Let's solve each equation to identify their solution sets.
Equation A: \[ \frac{4}{5}(3f - 7) = \frac{2}{5}(4f - 8) \] Multiply both sides by 5 to eliminate the fractions: \[ 4(3f - 7) = 2(4f - 8) \] Distributing both sides: \[ 12f - 28 = 8f - 16 \] Rearranging to isolate \(f\): \[ 12f - 8f = -16 + 28 \] \[ 4f = 12 \] \[ f = 3 \]
Equation B: \[ \frac{5}{9}g - 2 = \frac{7}{9} \] Add 2 to both sides: \[ \frac{5}{9}g = \frac{7}{9} + 2 \] Convert 2 to a fraction with a denominator of 9, which is \(\frac{18}{9}\): \[ \frac{5}{9}g = \frac{25}{9} \] Multiply both sides by \(\frac{9}{5}\): \[ g = 5 \]
Equation C: \[ -2(4 - 2h) = -3(1 - h) \] Distributing both sides: \[ -8 + 4h = -3 + 3h \] Rearranging to isolate \(h\): \[ 4h - 3h = -3 + 8 \] \[ h = 5 \]

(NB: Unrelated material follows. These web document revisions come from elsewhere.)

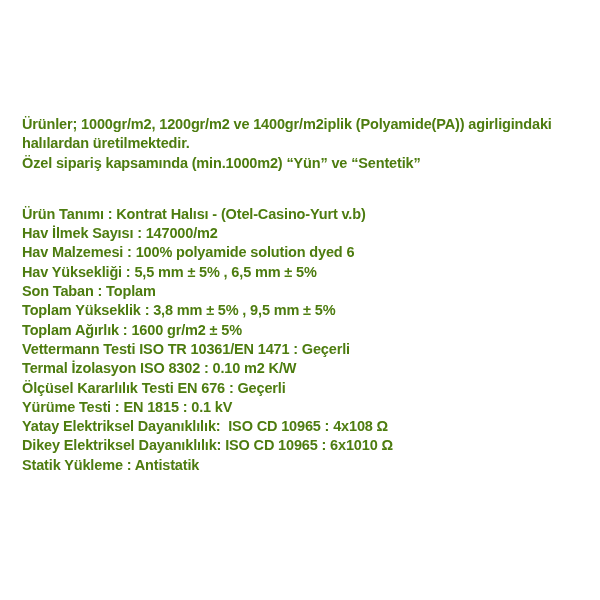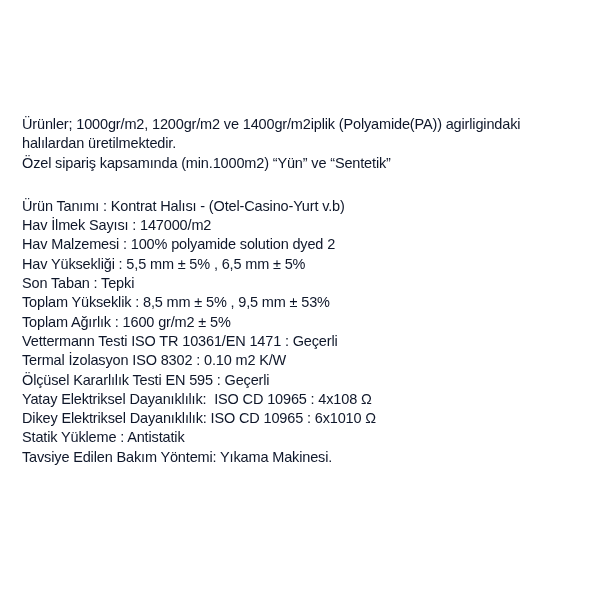--- a/index.html
+++ b/index.html
@@ -7,54 +7,54 @@
     width: 600px; height: 600px;
     background: #ffffff;
     overflow: hidden;
     font-family: "Liberation Sans", sans-serif;
   }
   .sheet {
     position: absolute;
     left: 22px;
     top: 115px;
     width: 560px;
-    color: #0f172a;
-    font-weight: normal;
+    color: #4d7c0f;
+    font-weight: bold;
     font-size: 14.5px;
     line-height: 19.3px;
     letter-spacing: -0.15px;
   }
   .line {
     white-space: pre-wrap;
   }
   .specs {
-    margin-top: 24px;
+    margin-top: 32px;
   }
 </style>
 </head>
 <body>
 
 <div class="sheet">
 
   <div class="intro">
     <div class="line">Ürünler; 1000gr/m2, 1200gr/m2 ve 1400gr/m2iplik (Polyamide(PA)) agirligindaki</div>
     <div class="line">halılardan üretilmektedir.</div>
     <div class="line">Özel sipariş kapsamında (min.1000m2) “Yün” ve “Sentetik”</div>
   </div>
 
   <div class="specs">
     <div class="line">Ürün Tanımı : Kontrat Halısı - (Otel-Casino-Yurt v.b)</div>
     <div class="line">Hav İlmek Sayısı : 147000/m2</div>
-    <div class="line">Hav Malzemesi : 100% polyamide solution dyed 2</div>
+    <div class="line">Hav Malzemesi : 100% polyamide solution dyed 6</div>
     <div class="line">Hav Yüksekliği : 5,5 mm ± 5% , 6,5 mm ± 5%</div>
-    <div class="line">Son Taban : Tepki</div>
-    <div class="line">Toplam Yükseklik : 8,5 mm ± 5% , 9,5 mm ± 53%</div>
+    <div class="line">Son Taban : Toplam</div>
+    <div class="line">Toplam Yükseklik : 3,8 mm ± 5% , 9,5 mm ± 5%</div>
     <div class="line">Toplam Ağırlık : 1600 gr/m2 ± 5%</div>
     <div class="line">Vettermann Testi ISO TR 10361/EN 1471 : Geçerli</div>
     <div class="line">Termal İzolasyon ISO 8302 : 0.10 m2 K/W</div>
-    <div class="line">Ölçüsel Kararlılık Testi EN 595 : Geçerli</div>
+    <div class="line">Ölçüsel Kararlılık Testi EN 676 : Geçerli</div>
+    <div class="line">Yürüme Testi : EN 1815 : 0.1 kV</div>
     <div class="line">Yatay Elektriksel Dayanıklılık:  ISO CD 10965 : 4x108 Ω</div>
     <div class="line">Dikey Elektriksel Dayanıklılık: ISO CD 10965 : 6x1010 Ω</div>
     <div class="line">Statik Yükleme : Antistatik</div>
-    <div class="line">Tavsiye Edilen Bakım Yöntemi: Yıkama Makinesi.</div>
   </div>
 
 </div>
 
 </body></html>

Now, we summarize the solutions:
- Equation A has \(f = 3\)
- Equation B has \(g = 5\)
- Equation C has \(h = 5\)
From this analysis, the solution sets are:
- A has a solution of 3.
- B has a solution of 5.
- C has a solution of 5.
Equations B and C have the same solution (5), which means there are 2 equations that share the same solution set.
The final answer is: 2